• **USING THE INFORMATION**:
• 1. In the discussion thread, rewrite everything from "http://www.charlierose.com/topic/scie..." down to "communications industry perspectives.)", replacing "psychology" with "neuroscience".
• 2. List every person the discussion thread mentions by name.
• 3. Write what comes next in the discussion thread about memory and imagination, picking up after its final sentence.

Nemo, thanks! I was thinking of the discussions with Eric Kandel. I didn't watch them at the time, but I think I'll do some exploring of the archives. They came highly recommended to my attention.
http://www.charlierose.com/topic/scie...
(I did minors graduate work in the psychology of human learning back in the '60's, but I haven't kept up in any rigorous ways with the work or the many breakthroughs that have happened since those days. At the time, I was interested in the topic from computer and communications industry perspectives.)
(Do I guess correctly from your reading that philosophy is one of your current focuses, Nemo?)

Here is the video link to Eric Kandel's interview on Charlie Rose, talking about his book In Search of Memory. I'd highly recommend that book, if you haven't read it, both entertaining and informative. I really like Charlie Rose's program, and have learned a lot from his interviews. Thanks for the link to the brain series.
http://bit.ly/lBXPrF
Do I guess correctly from your reading that philosophy is one of your current focuses, Nemo?
I'm trying to read through the entire Western Canon, and just starting from the very beginning, which happens to be Plato and Aristotle. But yes, philosophy is one of my main interests.

Not certain what you mean by "mental images." Certainly, imagination is far vaster than "pictures in the brain."
This is where M-W unabridged goes with the term relative to the indicated synonyms:
"synonyms FANCY, FANTASY, PHANTASY: imagination, freer of derogatory connotations than the other terms, is the most comprehensive, applying to the power of creating, in the mind or in an outward form as in a literary work, images of things once known but absent, of things never seen or never seen in their entirety, or things actually nonexistent, of things created new from diverse old elements, or of things perfected or idealized; it may carry the implication of mere tricky concoction, as of things unreal or odd, but is more frequently nearer the other extreme in suggesting the genuine artist's gift of perceiving more deeply or essentially and creating the interestingly and the significantly new and vital..."

• **PROVIDED INFORMATION**:
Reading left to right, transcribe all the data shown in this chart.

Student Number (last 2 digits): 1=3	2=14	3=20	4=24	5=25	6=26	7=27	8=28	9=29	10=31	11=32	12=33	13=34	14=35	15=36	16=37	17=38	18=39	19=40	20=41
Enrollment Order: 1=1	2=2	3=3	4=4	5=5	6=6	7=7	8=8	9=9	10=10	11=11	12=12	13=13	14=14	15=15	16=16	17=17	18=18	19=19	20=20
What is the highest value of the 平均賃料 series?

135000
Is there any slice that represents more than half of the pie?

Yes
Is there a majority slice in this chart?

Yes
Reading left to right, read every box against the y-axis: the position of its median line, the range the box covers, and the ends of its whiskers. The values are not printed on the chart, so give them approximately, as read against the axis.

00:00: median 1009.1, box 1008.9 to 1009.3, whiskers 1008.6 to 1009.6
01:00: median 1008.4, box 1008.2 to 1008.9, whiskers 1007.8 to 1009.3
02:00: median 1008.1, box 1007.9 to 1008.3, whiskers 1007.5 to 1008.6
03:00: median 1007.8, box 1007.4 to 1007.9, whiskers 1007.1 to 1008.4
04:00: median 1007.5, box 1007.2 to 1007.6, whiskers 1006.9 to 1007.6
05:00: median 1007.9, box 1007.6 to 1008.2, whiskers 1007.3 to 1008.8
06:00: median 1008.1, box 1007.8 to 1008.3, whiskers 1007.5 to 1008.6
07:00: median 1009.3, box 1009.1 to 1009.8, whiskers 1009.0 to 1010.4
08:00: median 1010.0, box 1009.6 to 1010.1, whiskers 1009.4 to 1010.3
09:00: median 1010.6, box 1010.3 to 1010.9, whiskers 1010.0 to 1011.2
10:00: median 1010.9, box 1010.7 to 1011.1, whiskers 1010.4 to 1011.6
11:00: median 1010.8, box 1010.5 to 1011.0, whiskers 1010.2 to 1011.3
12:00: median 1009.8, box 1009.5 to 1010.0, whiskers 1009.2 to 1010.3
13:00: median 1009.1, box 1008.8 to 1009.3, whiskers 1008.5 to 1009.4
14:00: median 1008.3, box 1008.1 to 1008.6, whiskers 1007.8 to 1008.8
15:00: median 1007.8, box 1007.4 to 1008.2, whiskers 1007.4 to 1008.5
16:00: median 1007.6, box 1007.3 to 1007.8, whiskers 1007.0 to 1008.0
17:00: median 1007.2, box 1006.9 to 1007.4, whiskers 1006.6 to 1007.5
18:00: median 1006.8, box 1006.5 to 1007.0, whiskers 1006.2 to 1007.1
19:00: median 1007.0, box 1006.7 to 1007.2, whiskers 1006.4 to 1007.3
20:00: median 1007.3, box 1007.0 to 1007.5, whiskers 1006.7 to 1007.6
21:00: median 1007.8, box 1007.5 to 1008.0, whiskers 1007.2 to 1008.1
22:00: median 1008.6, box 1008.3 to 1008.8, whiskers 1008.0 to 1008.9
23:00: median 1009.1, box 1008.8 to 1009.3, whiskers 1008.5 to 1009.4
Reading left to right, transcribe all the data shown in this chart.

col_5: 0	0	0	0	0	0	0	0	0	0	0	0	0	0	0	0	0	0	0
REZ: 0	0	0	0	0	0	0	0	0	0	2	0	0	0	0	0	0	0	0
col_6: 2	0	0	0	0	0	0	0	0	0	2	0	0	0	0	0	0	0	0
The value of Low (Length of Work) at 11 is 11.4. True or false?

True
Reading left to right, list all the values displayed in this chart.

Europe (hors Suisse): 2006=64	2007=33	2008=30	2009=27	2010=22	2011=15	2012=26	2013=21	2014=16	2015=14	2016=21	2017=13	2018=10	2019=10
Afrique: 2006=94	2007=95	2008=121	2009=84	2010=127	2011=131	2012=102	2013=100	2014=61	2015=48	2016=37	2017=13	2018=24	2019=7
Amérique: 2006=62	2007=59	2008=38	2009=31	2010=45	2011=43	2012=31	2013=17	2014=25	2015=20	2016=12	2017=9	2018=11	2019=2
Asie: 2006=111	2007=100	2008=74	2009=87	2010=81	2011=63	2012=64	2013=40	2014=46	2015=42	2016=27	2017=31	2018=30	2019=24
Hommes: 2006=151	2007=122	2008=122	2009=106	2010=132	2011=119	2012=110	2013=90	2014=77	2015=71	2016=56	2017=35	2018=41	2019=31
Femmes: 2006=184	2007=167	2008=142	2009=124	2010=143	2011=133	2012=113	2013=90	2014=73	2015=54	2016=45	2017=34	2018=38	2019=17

• **EXERCISE RESULTS**:
• 1.
http://www.charlierose.com/topic/scie...
(I did minors graduate work in the neuroscience of human learning back in the '60's, but I haven't kept up in any rigorous ways with the work or the many breakthroughs that have happened since those days. At the time, I was interested in the topic from computer and communications industry perspectives.)

• 2. Nemo, Eric Kandel, Charlie Rose, Plato, Aristotle

• 3.
"imagination." Webster's Third New International Dictionary, Unabridged. Merriam-Webster, 2002. http://unabridged.merriam-webster.com (26 Jun. 2011).

It's been enough years that I'll have to dig out my copy to give you a decent answer.

Give me an example of imagination that is not a "picture in the brain". Having no imaginative powers, I have to learn by concrete examples. :)

Your definition of imagination is much narrower than mine. I think imagination is the faculty whereby we are able to see the Platonic "forms" of ideas; imagination allows us to use maps that are not to scale; imagination lets us put numbers and mathematical formulae in context. I don't think imagination can be completely free from the senses, but it isn't completely dependent on it either. It allows us to "see" things that are reasonable but which aren't actually apparent to us in a concrete way.
Theoretical physicists working on M-theory, which suggests an 11-dimensional universe, must have prodigious imaginations, don't you think?

By your definition, it's unclear to me what the difference is between imagination and abstract reasoning.
Theoretical physicists working on M-theory, which suggests an 11-dimensional universe, must have prodigious imaginations, don't you think?
No, the extra dimensions are required by their mathematical model. It's abstract reasoning, not imagination. OTOH, if they can describe what it is like to live in an 11-dimension world, THAT would be imagination. :)

I would consider the works of Dr. Seuss and of Edwin Abbott 's Flatland as examples of products of imagination. Those do certainly include visual elements, but one thing that is interesting about Flatland is its use of two dimensions to elucidate the concepts of three dimensions and from there, four dimensions. Before Flatland could be produced as a book, it had to be conceived by its author, not necessarily in a straightforward, linear manner and not without the creation of drafts et al.
Would we consider the formulation of a non-Euclidian mathematics to be an act of abstract reasoning, hypothesis testing, an imaginative leap, ....?

You might find Merleau-Ponty's Phenomenology of Perception an interesting read sometime.
OTOH, if they can describe what it is like to live in an 11-dimension world, THAT would be imagination. :)
It would be a very small world (after all). :)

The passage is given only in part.